#### [Exercise passage]

Go to the analysis dictionary and copy the bin file here.
cd PATH/FOR/ANALYSIS # go to
copy $PYTHONPATH/RNA_v2/run_mRNA.py ./
Next, make the input files. You can download these files in UCSC or so on and then using own-scripts to merge the ERCC information, and generate files in this format.
vim sample_input.xls
==> sample_input.xls <==
sample brief_name stage sample_group ERCC_time RFP_polyA GFP_polyA CRE_polyA end_type rename
NAME_FOR_RAW_FQ NAME_FOR_PROCESSING Group_FOR_STAGE RNA 0.0 0.0 0.0 0.0 PE NAME_FOR_READING
Notice that only NAME_FOR_RAW_FQ were required that this NAME should be the same as 00.0.raw_fq/NAME. NAME_FOR_PROCESSING will be the name for the rest analysis's results. NAME_FOR_READING will be the name for files in statinfo. stage and sample_group could be writen as anything. It was here only for make the downstream analysis easily.
Before running this pipeline, put the fastq reads in the ./00.0.raw_data dictionary.

#### [Material shown]
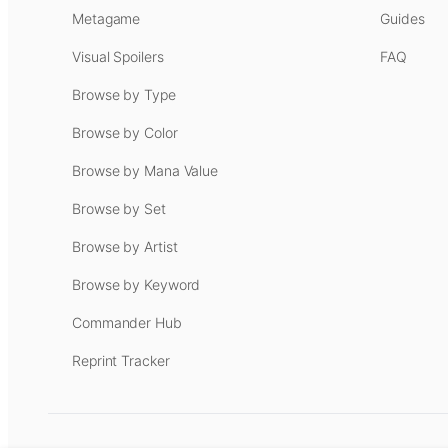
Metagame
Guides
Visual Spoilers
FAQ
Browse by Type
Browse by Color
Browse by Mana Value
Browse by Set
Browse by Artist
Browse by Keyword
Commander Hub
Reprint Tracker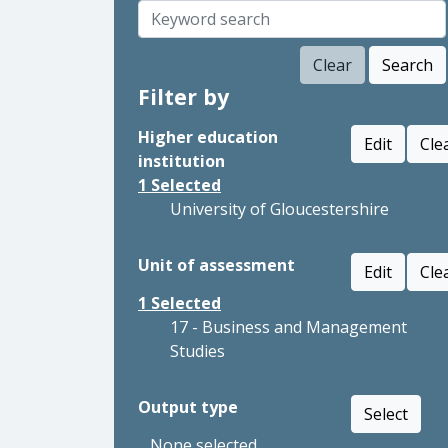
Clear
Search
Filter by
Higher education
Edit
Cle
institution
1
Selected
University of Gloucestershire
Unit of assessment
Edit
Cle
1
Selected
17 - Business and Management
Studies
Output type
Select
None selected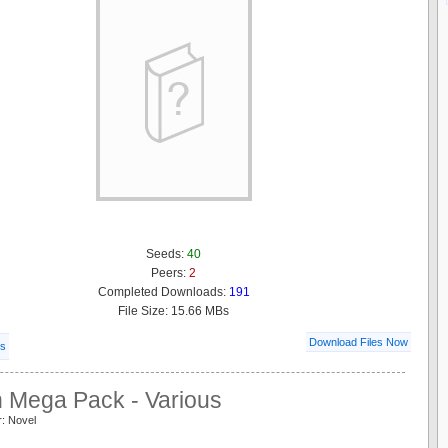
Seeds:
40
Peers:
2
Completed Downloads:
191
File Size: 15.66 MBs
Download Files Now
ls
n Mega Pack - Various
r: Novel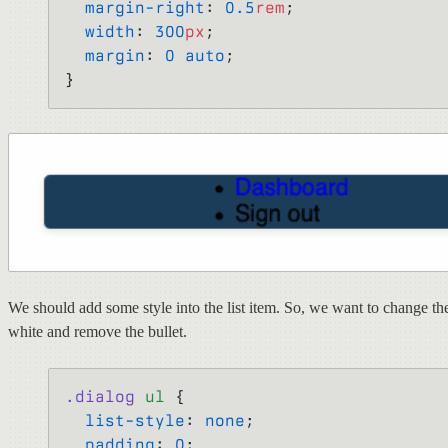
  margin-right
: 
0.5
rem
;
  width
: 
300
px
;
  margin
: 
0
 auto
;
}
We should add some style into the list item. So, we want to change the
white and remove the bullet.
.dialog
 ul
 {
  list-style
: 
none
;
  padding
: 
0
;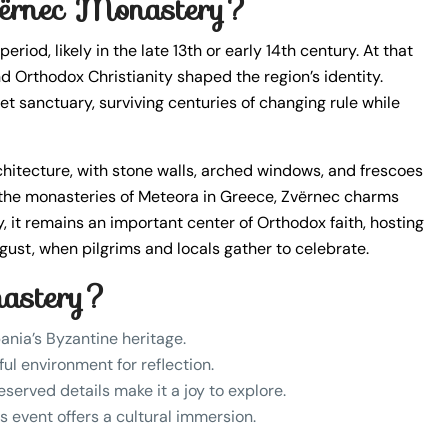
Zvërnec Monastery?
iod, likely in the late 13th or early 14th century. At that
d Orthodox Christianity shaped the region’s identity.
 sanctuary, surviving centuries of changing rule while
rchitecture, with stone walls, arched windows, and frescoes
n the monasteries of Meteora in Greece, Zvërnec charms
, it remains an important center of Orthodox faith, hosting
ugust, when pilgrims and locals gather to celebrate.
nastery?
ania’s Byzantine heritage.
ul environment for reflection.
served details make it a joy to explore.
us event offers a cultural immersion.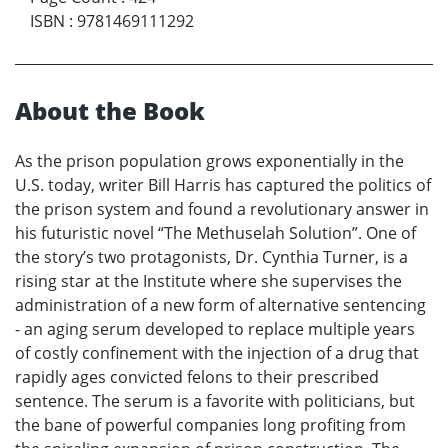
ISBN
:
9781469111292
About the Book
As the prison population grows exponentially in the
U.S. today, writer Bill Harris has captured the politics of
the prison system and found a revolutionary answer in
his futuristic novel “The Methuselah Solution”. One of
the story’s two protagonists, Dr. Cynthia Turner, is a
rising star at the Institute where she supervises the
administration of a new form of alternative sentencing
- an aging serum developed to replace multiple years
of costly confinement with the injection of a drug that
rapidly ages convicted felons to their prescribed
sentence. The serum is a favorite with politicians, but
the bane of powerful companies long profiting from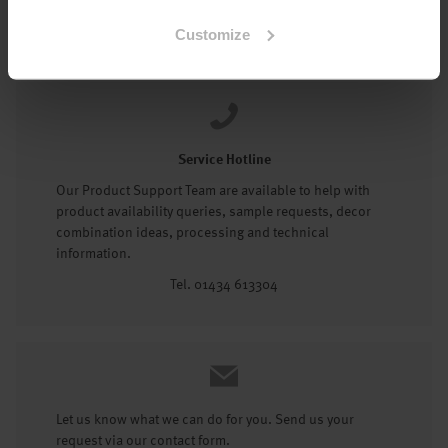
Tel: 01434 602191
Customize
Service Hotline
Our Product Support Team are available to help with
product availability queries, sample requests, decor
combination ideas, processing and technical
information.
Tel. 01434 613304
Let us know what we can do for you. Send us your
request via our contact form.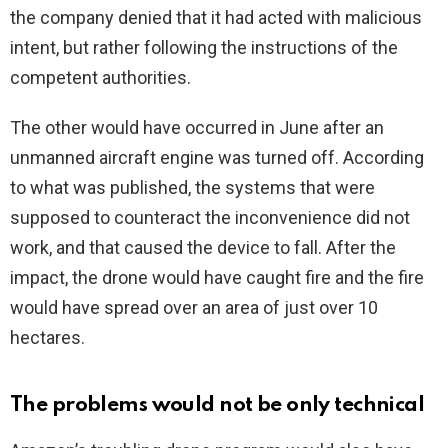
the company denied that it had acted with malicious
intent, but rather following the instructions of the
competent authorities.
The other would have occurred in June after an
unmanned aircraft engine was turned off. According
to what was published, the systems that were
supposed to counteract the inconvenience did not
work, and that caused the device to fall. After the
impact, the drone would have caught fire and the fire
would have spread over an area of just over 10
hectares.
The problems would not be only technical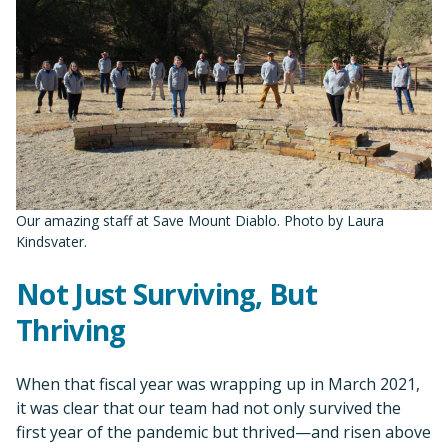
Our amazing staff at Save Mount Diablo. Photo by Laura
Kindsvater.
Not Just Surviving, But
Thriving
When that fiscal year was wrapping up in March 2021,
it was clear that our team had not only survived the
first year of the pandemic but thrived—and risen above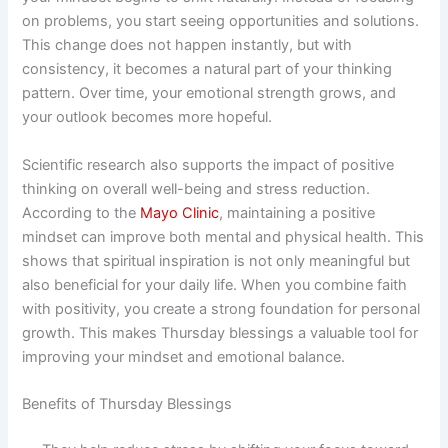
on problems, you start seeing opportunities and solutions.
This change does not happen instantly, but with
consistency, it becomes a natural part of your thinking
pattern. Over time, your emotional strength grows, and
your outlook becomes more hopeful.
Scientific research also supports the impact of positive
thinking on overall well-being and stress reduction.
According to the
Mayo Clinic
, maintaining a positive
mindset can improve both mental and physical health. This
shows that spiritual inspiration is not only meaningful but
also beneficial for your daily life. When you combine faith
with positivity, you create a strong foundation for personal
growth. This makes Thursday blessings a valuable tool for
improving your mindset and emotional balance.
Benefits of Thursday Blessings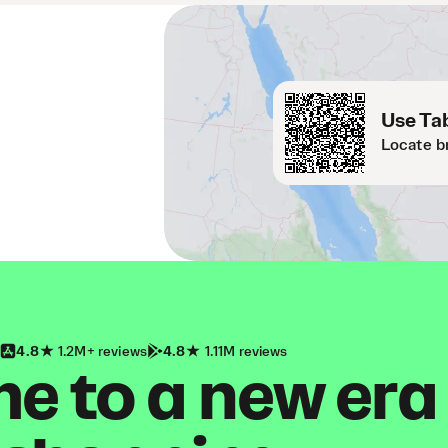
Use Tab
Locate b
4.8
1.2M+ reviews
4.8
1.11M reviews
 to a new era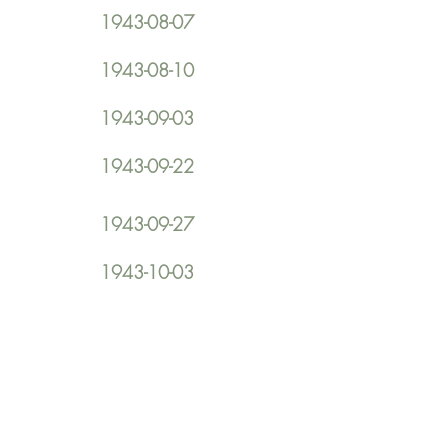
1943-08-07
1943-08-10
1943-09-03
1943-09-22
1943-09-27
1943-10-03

#### [Exercises]
**A.** Translate this sentence from the RNA pipeline instructions into Spanish: "NAME_FOR_READING will be the name for files in statinfo."
**B.** Reproduce the RNA pipeline instructions between "vim sample_input.xls" and "the ./00.0.raw_data dictionary.", inclusive.
**C.** In the RNA pipeline instructions, which Python script gets copied into the analysis location?

#### [Results for each task]
**A.** NAME_FOR_READING será el nombre de los archivos en statinfo.

**B.**
vim sample_input.xls
==> sample_input.xls <==
sample brief_name stage sample_group ERCC_time RFP_polyA GFP_polyA CRE_polyA end_type rename
NAME_FOR_RAW_FQ NAME_FOR_PROCESSING Group_FOR_STAGE RNA 0.0 0.0 0.0 0.0 PE NAME_FOR_READING
Notice that only NAME_FOR_RAW_FQ were required that this NAME should be the same as 00.0.raw_fq/NAME. NAME_FOR_PROCESSING will be the name for the rest analysis's results. NAME_FOR_READING will be the name for files in statinfo. stage and sample_group could be writen as anything. It was here only for make the downstream analysis easily.
Before running this pipeline, put the fastq reads in the ./00.0.raw_data dictionary.

**C.** run_mRNA.py, copied from $PYTHONPATH/RNA_v2/.